• [Exercise tasks]
a) From the EPA comment-and-response passage on Alabama's SIP revision, extract the part starting at "Comment 3: The" and ending at "much less nationwide.".
b) According to the EPA comment-and-response passage on Alabama's SIP revision, under which section of the RFA is this rule certified?
c) Write what comes next in the EPA comment-and-response passage on Alabama's SIP revision, picking up after its last sentence.

(Document segment begins)

Accordingly, the legality of the narrowing approach is not at issue in
this rulemaking.
Comment 3: The Commenter states that EPA has failed to meet
applicable statutory and executive order review requirements.
Specifically, the Commenter refers to the statutory and executive
orders for the Paperwork Reduction Act, the Regulatory Flexibility Act
(RFA), Unfunded Mandates Reform Act, and Executive Order 13132
(Federalism). Additionally, the Commenter mentions that EPA has never
analyzed the costs and benefits associated with triggering PSD for
stationary sources in Alabama, much less nationwide.
Response 3: EPA disagrees with the Commenter's statement that EPA
has failed to meet applicable statutory and executive order review
requirements. As stated in EPA's proposed approval of Alabama's August
17, 2010, SIP revision, this action merely approves state law as
meeting federal requirements and does not impose additional
requirements beyond those imposed by state law. Accordingly, EPA
approval, in-and-of-itself, does not impose any new information
collection burden, as defined in 5 CFR 1320.3(b) and (c), that would
require additional review under the Paperwork Reduction Act. In
addition, this SIP approval will not have a significant economic impact
on a substantial number of small entities, beyond that which would be
required by the state law requirements, so a regulatory flexibility
analysis is not required under the RFA. Accordingly, this rule is
appropriately certified under section 605(b) of the RFA. Moreover, as
this action approves pre-existing requirements under state law and does
not impose any additional enforceable duty beyond that required by
state law, it does not contain any unfunded mandates or significantly
or uniquely affect small governments, such that it would be subject to
the Unfunded Mandates Reform Act. Finally, this action does not have
federalism implications that would make Executive Order 13132
applicable because it merely approves a state rule implementing a
Federal standard, and does not alter the relationship or the
distribution of power and responsibilities established in the CAA.

(Document segment ends)
(Data block begins)

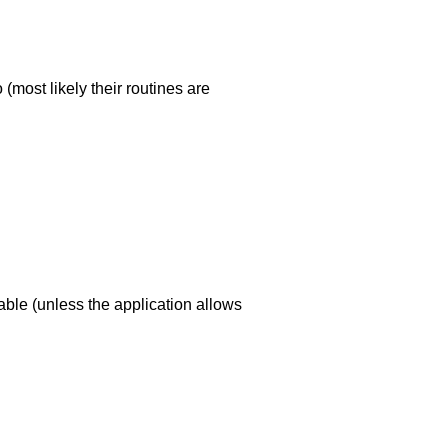
(most likely their routines are
dable (unless the application allows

(Data block ends)

• [Answers to this exercise]
a)
Comment 3: The Commenter states that EPA has failed to meet
applicable statutory and executive order review requirements.
Specifically, the Commenter refers to the statutory and executive
orders for the Paperwork Reduction Act, the Regulatory Flexibility Act
(RFA), Unfunded Mandates Reform Act, and Executive Order 13132
(Federalism). Additionally, the Commenter mentions that EPA has never
analyzed the costs and benefits associated with triggering PSD for
stationary sources in Alabama, much less nationwide.

b) Section 605(b) of the RFA.

c)
In sum, today's rule is a routine approval of a SIP revision,
approving state law, and does not impose any requirements beyond those
imposed by state law. To the extent these comments are directed more
generally to the application of the statutory and executive order
reviews to the required regulation of GHGs under PSD programs, these
comments are irrelevant to the approval of state law in today's action.
However, EPA provided an extensive response to similar comments in
promulgating the Tailoring Rule. EPA refers the Commenter to the
sections in the Tailoring Rule entitled ``VII. Comments on Statutory
and Executive Order Reviews,'' 75 FR 31601-31603, and ``VI. What are
the economic impacts of the final rule?,'' 75 FR 31595-31601. EPA also
notes that today's action does not in-and-of itself trigger the
regulation
[[Page 81866]]
of GHGs. To the contrary, by putting in place higher PSD applicability
thresholds for GHGs than would otherwise be in effect under the Act,
this rulemaking, as well as EPA's Tailoring Rule, provides relief to
smaller GHG-emitting sources that would otherwise be subject to PSD
permitting requirements for their GHG emissions.
Comment 4: The Commenter states that ``[i]f EPA proceeds with this
action, it must condition approval on the continued validity of its
determination that PSD can be triggered by or is applicable to GHGs.''
Further, the Commenter remarks on the ongoing litigation in the U.S.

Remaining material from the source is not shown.